Editorials

Make new ETRs affordable

etr

A new model of Electronic tax register (ETR) machine for automatic transmission of tax data. PHOTO | LUCY WANJIRU | NMG

Kenyan traders risk a Sh1 million fine or a jail term of three years if they fail to procure an upgraded electronic tax register (ETR) in the next one month, which will grant the taxman real-time access to their invoices.

The Kenya Revenue Authority (KRA) requires businesses to buy and deploy the new Internet-enabled ETRs that track invoicing at every turn of a transaction to assess the tax dues promptly by July 31. The KRA says the system will enhance compliance in the shift from the current manual process in which the taxman does not have visibility of taxable transactions.

The new ETRs will be connected through the Internet to KRA’s systems allowing it to monitor all transactions in the traders' Point-of-Sale and invoicing systems.

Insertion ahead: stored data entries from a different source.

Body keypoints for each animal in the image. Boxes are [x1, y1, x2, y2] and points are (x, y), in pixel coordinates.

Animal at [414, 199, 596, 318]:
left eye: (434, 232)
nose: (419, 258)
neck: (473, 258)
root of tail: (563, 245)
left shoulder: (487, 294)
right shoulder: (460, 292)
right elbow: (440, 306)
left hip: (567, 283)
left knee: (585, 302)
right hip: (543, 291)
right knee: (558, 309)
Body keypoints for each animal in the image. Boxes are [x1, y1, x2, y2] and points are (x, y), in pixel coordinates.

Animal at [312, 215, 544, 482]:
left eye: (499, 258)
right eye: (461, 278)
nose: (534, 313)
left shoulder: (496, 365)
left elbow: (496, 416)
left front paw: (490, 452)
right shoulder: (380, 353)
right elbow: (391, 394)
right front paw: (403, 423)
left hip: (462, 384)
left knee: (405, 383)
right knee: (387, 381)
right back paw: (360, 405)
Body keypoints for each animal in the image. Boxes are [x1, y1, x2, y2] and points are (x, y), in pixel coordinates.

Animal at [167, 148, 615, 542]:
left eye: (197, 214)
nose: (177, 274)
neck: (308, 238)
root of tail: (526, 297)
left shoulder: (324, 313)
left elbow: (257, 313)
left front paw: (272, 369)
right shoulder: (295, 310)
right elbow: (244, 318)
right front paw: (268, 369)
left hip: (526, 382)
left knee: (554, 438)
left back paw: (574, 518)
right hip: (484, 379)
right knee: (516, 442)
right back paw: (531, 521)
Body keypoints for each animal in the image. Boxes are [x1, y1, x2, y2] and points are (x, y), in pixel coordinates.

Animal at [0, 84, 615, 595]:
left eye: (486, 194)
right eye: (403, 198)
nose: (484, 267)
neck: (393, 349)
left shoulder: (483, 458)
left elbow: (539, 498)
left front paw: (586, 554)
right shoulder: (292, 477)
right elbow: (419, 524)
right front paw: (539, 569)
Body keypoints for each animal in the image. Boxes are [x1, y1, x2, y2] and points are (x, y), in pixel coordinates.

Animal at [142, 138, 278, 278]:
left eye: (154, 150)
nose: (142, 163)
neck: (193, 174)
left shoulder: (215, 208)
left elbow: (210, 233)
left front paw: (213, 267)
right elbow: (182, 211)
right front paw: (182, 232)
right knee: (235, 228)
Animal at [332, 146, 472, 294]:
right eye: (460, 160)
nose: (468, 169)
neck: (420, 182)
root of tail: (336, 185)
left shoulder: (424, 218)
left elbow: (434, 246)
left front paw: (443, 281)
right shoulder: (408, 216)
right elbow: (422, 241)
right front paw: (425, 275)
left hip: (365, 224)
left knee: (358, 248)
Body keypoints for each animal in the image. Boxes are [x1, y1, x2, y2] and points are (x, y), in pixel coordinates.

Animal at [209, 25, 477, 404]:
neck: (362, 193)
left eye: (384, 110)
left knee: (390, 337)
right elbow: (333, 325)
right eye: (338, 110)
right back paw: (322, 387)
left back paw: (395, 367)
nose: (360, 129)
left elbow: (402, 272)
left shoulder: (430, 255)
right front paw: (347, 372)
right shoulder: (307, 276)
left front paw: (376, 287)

This is the latest tool at the disposal of the taxman in efforts to ensure every citizen pays their fair share of taxes. However, this will come as an extra cost for businesses.

Besides the upgraded ETR, traders are also supposed to procure software for the devices.

The KRA has approved 16 suppliers to sell the upgraded ETRs. The suppliers sell the gadgets between Sh45,000-Sh120,000 while the billing sofware is now retailing at about Sh80,000.

In the current environment, it would be in the best interest of he KRA to ensure that the cost of acquiring these gadgets does not become a barrier to compliance for small businesses.